(Extracted data entries)
————————

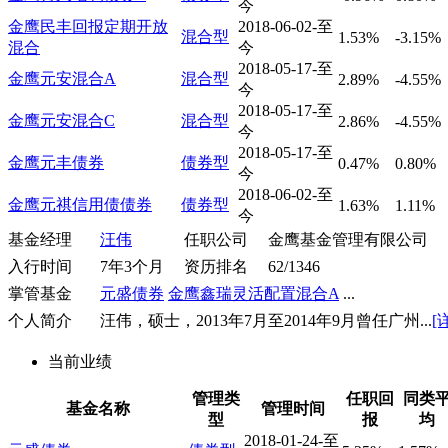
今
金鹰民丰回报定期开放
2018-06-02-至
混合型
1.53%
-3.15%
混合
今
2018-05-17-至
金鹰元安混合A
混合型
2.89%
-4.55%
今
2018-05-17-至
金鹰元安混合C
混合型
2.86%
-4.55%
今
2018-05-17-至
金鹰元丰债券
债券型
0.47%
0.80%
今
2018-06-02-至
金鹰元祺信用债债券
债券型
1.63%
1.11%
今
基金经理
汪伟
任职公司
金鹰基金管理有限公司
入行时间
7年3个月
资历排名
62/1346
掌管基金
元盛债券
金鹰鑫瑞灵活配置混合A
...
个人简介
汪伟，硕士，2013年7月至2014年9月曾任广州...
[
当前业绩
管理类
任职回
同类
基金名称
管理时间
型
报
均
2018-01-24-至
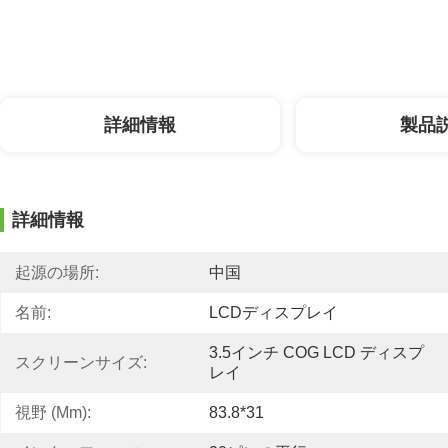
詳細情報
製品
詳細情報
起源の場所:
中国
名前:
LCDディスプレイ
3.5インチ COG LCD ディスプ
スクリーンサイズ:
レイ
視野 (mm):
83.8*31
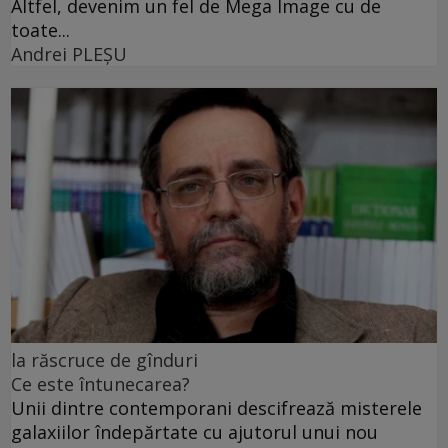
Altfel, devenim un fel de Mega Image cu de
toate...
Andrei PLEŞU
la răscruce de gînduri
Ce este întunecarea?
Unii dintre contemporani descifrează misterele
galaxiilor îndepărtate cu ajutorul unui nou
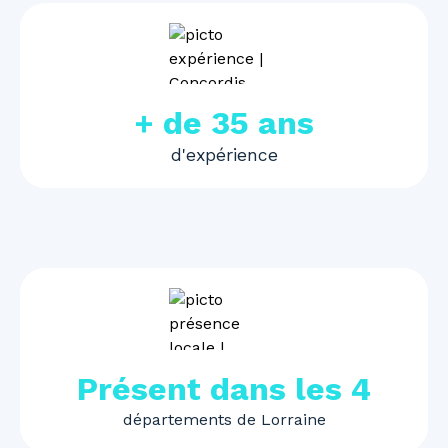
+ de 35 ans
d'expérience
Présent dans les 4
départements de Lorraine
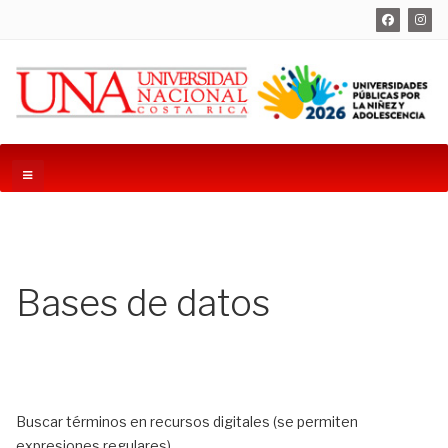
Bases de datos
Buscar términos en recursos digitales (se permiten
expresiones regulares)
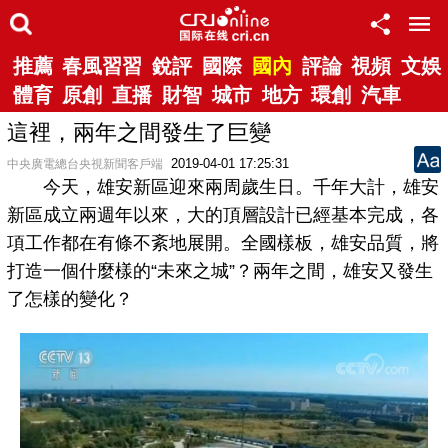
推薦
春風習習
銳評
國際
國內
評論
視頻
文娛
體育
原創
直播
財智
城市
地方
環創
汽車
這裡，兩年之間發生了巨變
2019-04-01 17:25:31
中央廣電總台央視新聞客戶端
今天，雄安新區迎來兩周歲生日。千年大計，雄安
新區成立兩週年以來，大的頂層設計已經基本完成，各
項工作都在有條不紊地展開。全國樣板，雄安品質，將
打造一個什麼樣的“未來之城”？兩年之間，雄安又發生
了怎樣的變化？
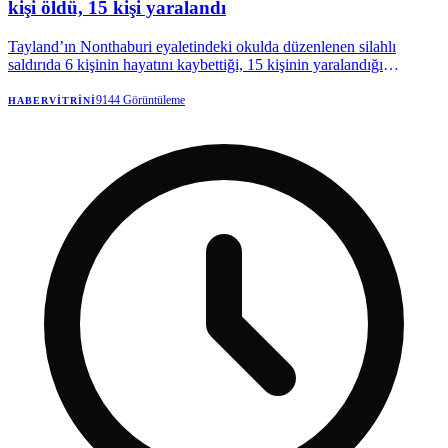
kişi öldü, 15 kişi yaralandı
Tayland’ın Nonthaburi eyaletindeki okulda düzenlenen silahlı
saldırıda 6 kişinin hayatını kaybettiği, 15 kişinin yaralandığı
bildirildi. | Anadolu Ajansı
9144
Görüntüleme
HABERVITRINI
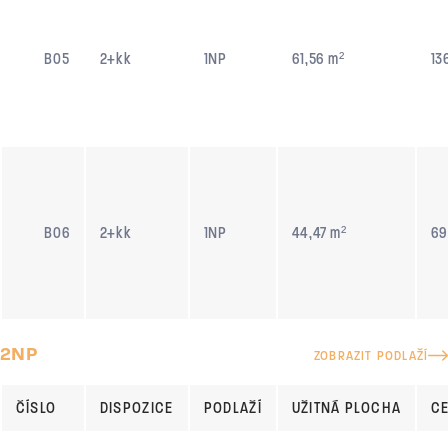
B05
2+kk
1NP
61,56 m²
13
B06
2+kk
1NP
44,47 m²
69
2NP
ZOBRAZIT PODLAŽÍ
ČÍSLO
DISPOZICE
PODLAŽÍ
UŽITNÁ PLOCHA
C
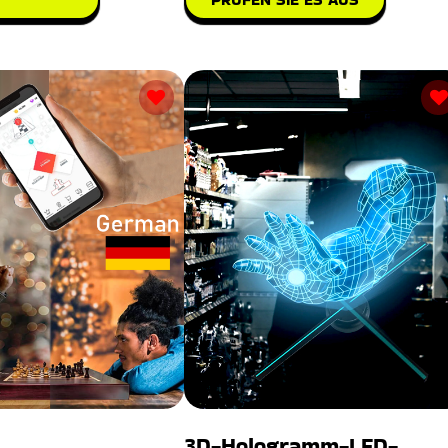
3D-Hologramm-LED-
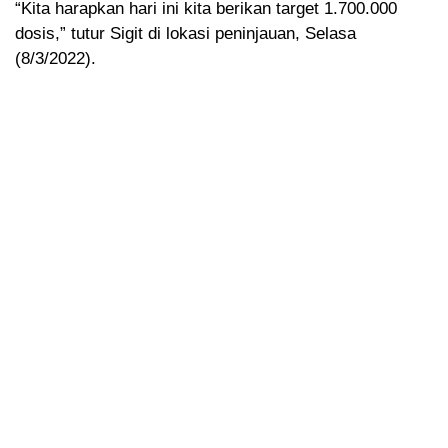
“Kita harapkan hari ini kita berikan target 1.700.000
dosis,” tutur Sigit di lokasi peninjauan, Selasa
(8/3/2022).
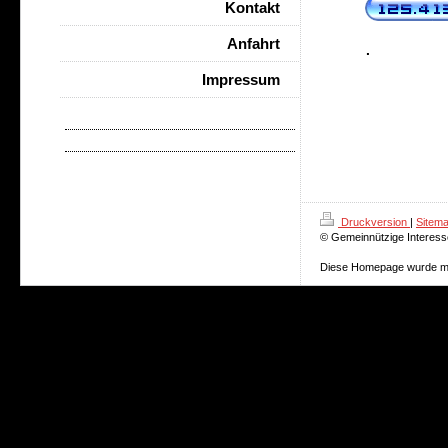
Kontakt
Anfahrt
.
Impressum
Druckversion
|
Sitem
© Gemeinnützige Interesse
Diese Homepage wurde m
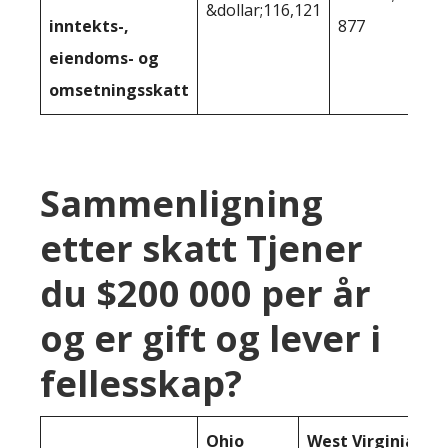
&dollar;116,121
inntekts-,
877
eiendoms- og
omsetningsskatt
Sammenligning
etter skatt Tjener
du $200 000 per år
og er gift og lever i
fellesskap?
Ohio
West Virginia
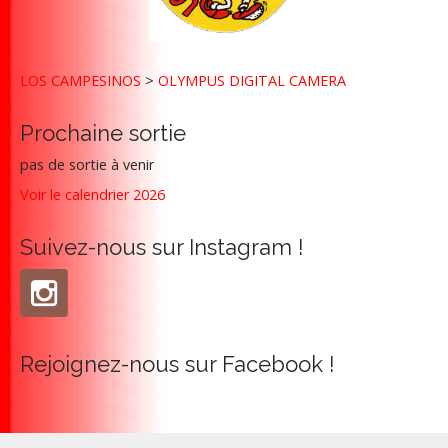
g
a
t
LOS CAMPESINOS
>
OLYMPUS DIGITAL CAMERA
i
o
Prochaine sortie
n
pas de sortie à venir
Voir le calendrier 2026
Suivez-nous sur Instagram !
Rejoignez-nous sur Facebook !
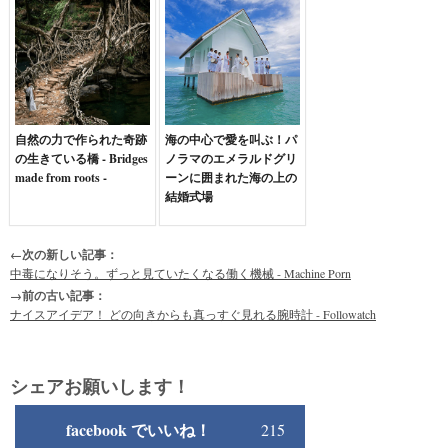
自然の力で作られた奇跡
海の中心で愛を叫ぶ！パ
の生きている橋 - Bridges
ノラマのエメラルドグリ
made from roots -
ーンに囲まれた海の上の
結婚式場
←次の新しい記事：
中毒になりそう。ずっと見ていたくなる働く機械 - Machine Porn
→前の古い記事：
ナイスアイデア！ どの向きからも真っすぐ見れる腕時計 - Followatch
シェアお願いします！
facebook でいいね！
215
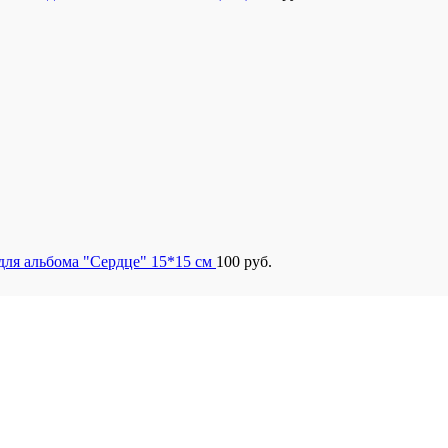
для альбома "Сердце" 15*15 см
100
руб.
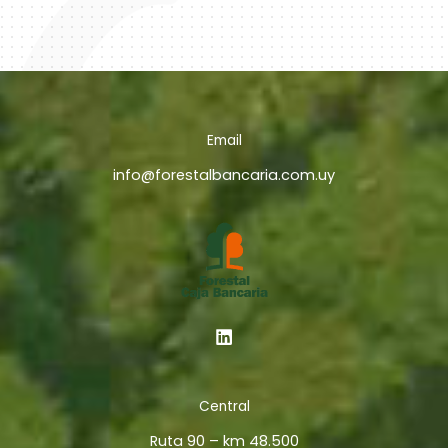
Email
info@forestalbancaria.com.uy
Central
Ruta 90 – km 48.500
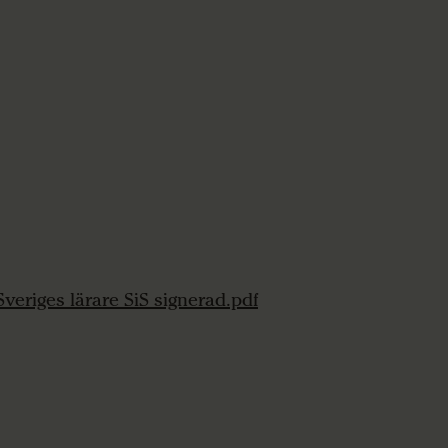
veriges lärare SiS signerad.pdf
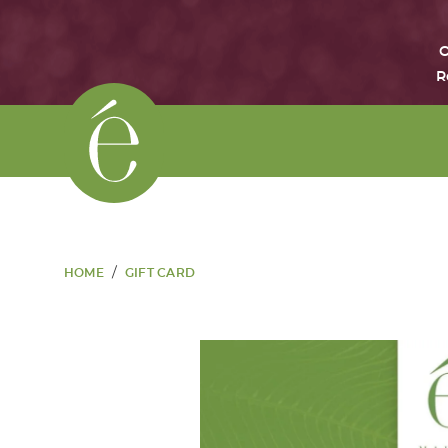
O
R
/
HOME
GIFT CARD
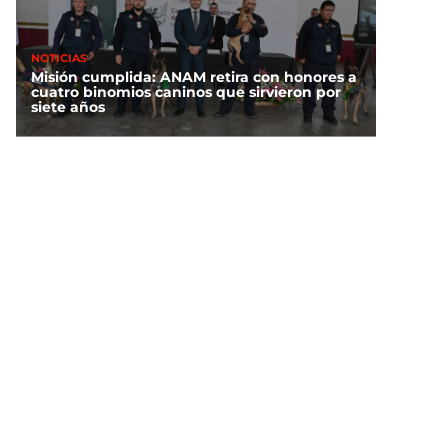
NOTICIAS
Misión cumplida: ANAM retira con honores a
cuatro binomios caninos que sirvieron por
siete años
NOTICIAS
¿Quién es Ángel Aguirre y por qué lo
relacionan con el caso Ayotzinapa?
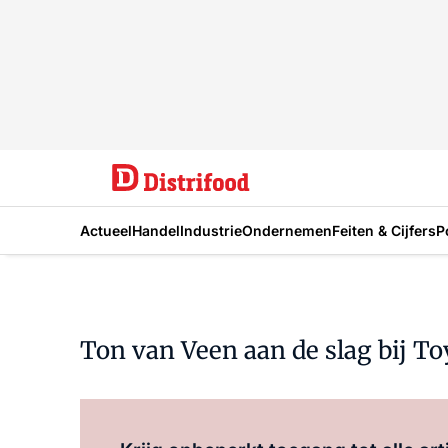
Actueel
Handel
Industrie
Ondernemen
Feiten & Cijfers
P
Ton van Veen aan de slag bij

————————

YOUR INSTRUCTIONS
Copy the entire listing above line for line without changing anything, and leave the pictures out of your copy.

TASK RESULT
今
金鹰民丰回报定期开放
2018-06-02-至
混合型
1.53%
-3.15%
混合
今
2018-05-17-至
金鹰元安混合A
混合型
2.89%
-4.55%
今
2018-05-17-至
金鹰元安混合C
混合型
2.86%
-4.55%
今
2018-05-17-至
金鹰元丰债券
债券型
0.47%
0.80%
今
2018-06-02-至
金鹰元祺信用债债券
债券型
1.63%
1.11%
今
基金经理
汪伟
任职公司
金鹰基金管理有限公司
入行时间
7年3个月
资历排名
62/1346
掌管基金
元盛债券
金鹰鑫瑞灵活配置混合A
...
个人简介
汪伟，硕士，2013年7月至2014年9月曾任广州...
[
当前业绩
管理类
任职回
同类
基金名称
管理时间
型
报
均
2018-01-24-至
詳細情報
製品
詳細情報
起源の場所:
中国
名前:
LCDディスプレイ
3.5インチ COG LCD ディスプ
スクリーンサイズ:
レイ
視野 (mm):
83.8*31
Altfel, devenim un fel de Mega Image cu de
toate...
Andrei PLEŞU
la răscruce de gînduri
Ce este întunecarea?
Unii dintre contemporani descifrează misterele
galaxiilor îndepărtate cu ajutorul unui nou
+ de 35 ans
d'expérience
Présent dans les 4
départements de Lorraine
Bases de datos
Buscar términos en recursos digitales (se permiten
expresiones regulares)
推薦
春風習習
銳評
國際
國內
評論
視頻
文娛
體育
原創
直播
財智
城市
地方
環創
汽車
這裡，兩年之間發生了巨變
2019-04-01 17:25:31
中央廣電總台央視新聞客戶端
今天，雄安新區迎來兩周歲生日。千年大計，雄安
新區成立兩週年以來，大的頂層設計已經基本完成，各
項工作都在有條不紊地展開。全國樣板，雄安品質，將
打造一個什麼樣的“未來之城”？兩年之間，雄安又發生
了怎樣的變化？
kişi öldü, 15 kişi yaralandı
Tayland’ın Nonthaburi eyaletindeki okulda düzenlenen silahlı
saldırıda 6 kişinin hayatını kaybettiği, 15 kişinin yaralandığı
bildirildi. | Anadolu Ajansı
9144
Görüntüleme
HABERVITRINI
B05
2+kk
1NP
61,56 m²
13
B06
2+kk
1NP
44,47 m²
69
2NP
ZOBRAZIT PODLAŽÍ
ČÍSLO
DISPOZICE
PODLAŽÍ
UŽITNÁ PLOCHA
C
3D-Hologramm-LED-
“Kita harapkan hari ini kita berikan target 1.700.000
dosis,” tutur Sigit di lokasi peninjauan, Selasa
(8/3/2022).
Kontakt
Anfahrt
.
Impressum
Druckversion
|
Sitem
© Gemeinnützige Interesse
Diese Homepage wurde m
&dollar;116,121
inntekts-,
877
eiendoms- og
omsetningsskatt
Sammenligning
etter skatt Tjener
du $200 000 per år
og er gift og lever i
fellesskap?
Ohio
West Virginia
g
a
t
LOS CAMPESINOS
>
OLYMPUS DIGITAL CAMERA
i
o
Prochaine sortie
n
pas de sortie à venir
Voir le calendrier 2026
Suivez-nous sur Instagram !
Rejoignez-nous sur Facebook !
自然の力で作られた奇跡
海の中心で愛を叫ぶ！パ
の生きている橋 - Bridges
ノラマのエメラルドグリ
made from roots -
ーンに囲まれた海の上の
結婚式場
←次の新しい記事：
中毒になりそう。ずっと見ていたくなる働く機械 - Machine Porn
→前の古い記事：
ナイスアイデア！ どの向きからも真っすぐ見れる腕時計 - Followatch
シェアお願いします！
facebook でいいね！
215
для альбома "Сердце" 15*15 см
100
руб.
Email
info@forestalbancaria.com.uy
Central
Ruta 90 – km 48.500
veriges lärare SiS signerad.pdf
O
R
/
HOME
GIFT CARD
NOTICIAS
Misión cumplida: ANAM retira con honores a
cuatro binomios caninos que sirvieron por
siete años
NOTICIAS
¿Quién es Ángel Aguirre y por qué lo
relacionan con el caso Ayotzinapa?
Actueel
Handel
Industrie
Ondernemen
Feiten & Cijfers
P
Ton van Veen aan de slag bij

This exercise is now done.